[Source data]
○ ○ ○ ○ ○

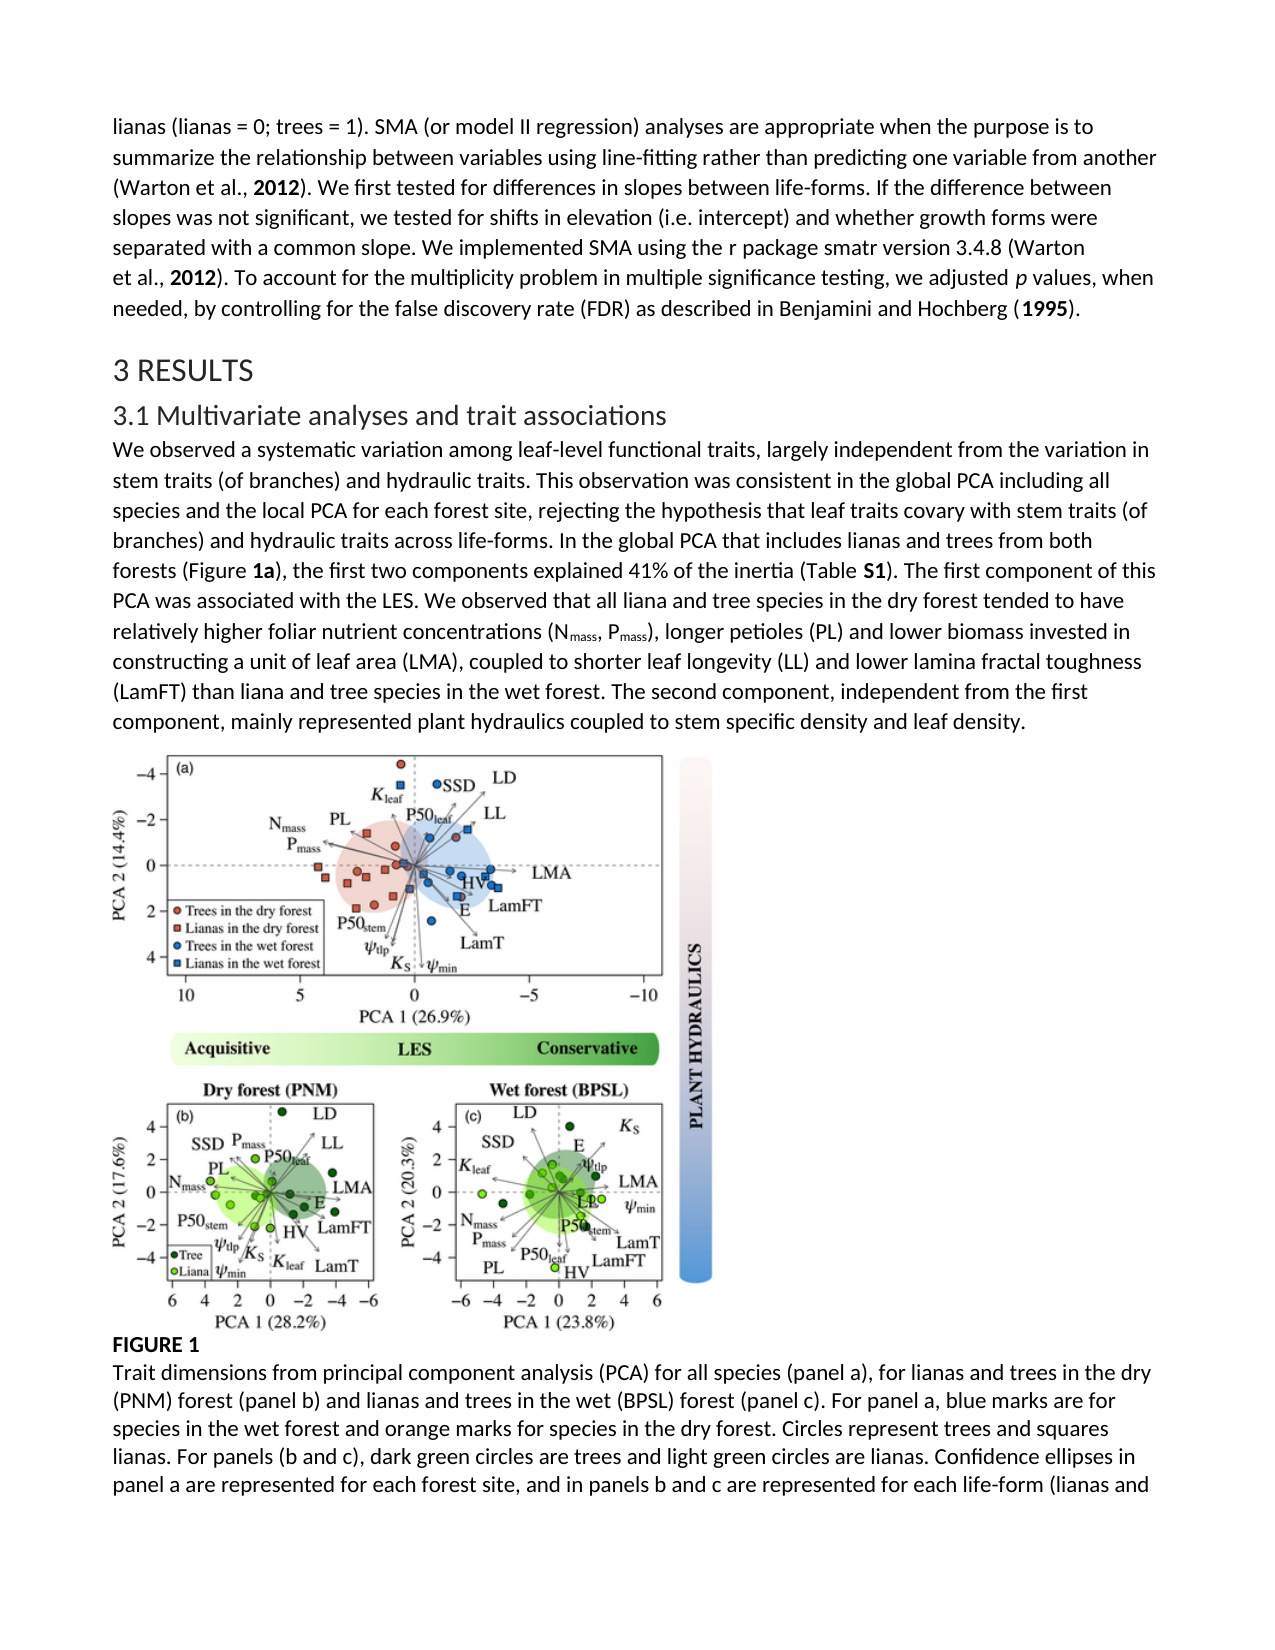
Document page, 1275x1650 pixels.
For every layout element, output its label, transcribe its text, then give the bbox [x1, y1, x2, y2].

subtitle 3.1 Multivariate analyses and trait associations [112, 397, 1162, 433]
picture [112, 754, 713, 1331]
text We observed a systematic variation among leaf-level functional traits, largely independent from the variation in stem traits (of branches) and hydraulic traits. This observation was consistent in the global PCA including all species and the local PCA for each forest site, rejecting the hypothesis that leaf traits covary with stem traits (of branches) and hydraulic traits across life-forms. In the global PCA that includes lianas and trees from both forests (Figure 1a), the first two components explained 41% of the inertia (Table S1). The first component of this PCA was associated with the LES. We observed that all liana and tree species in the dry forest tended to have relatively higher foliar nutrient concentrations (Nmass, Pmass), longer petioles (PL) and lower biomass invested in constructing a unit of leaf area (LMA), coupled to shorter leaf longevity (LL) and lower lamina fractal toughness (LamFT) than liana and tree species in the wet forest. The second component, independent from the first component, mainly represented plant hydraulics coupled to stem specific density and leaf density. [112, 436, 1162, 735]
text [112, 112, 1162, 322]
text FIGURE 1 [112, 1330, 1162, 1358]
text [112, 1358, 1162, 1498]
subtitle 3 RESULTS [112, 349, 1162, 390]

○ ○ ○ ○ ○

_Request:_
The preceding entries are to be written out again exactly, with the pictures removed.

_Answer for the task:_
Document page, 1275x1650 pixels.
For every layout element, output its label, transcribe its text, then give the bbox [x1, y1, x2, y2].

subtitle 3.1 Multivariate analyses and trait associations [112, 397, 1162, 433]
picture [112, 754, 713, 1331]
text We observed a systematic variation among leaf-level functional traits, largely independent from the variation in stem traits (of branches) and hydraulic traits. This observation was consistent in the global PCA including all species and the local PCA for each forest site, rejecting the hypothesis that leaf traits covary with stem traits (of branches) and hydraulic traits across life-forms. In the global PCA that includes lianas and trees from both forests (Figure 1a), the first two components explained 41% of the inertia (Table S1). The first component of this PCA was associated with the LES. We observed that all liana and tree species in the dry forest tended to have relatively higher foliar nutrient concentrations (Nmass, Pmass), longer petioles (PL) and lower biomass invested in constructing a unit of leaf area (LMA), coupled to shorter leaf longevity (LL) and lower lamina fractal toughness (LamFT) than liana and tree species in the wet forest. The second component, independent from the first component, mainly represented plant hydraulics coupled to stem specific density and leaf density. [112, 436, 1162, 735]
text [112, 112, 1162, 322]
text FIGURE 1 [112, 1330, 1162, 1358]
text [112, 1358, 1162, 1498]
subtitle 3 RESULTS [112, 349, 1162, 390]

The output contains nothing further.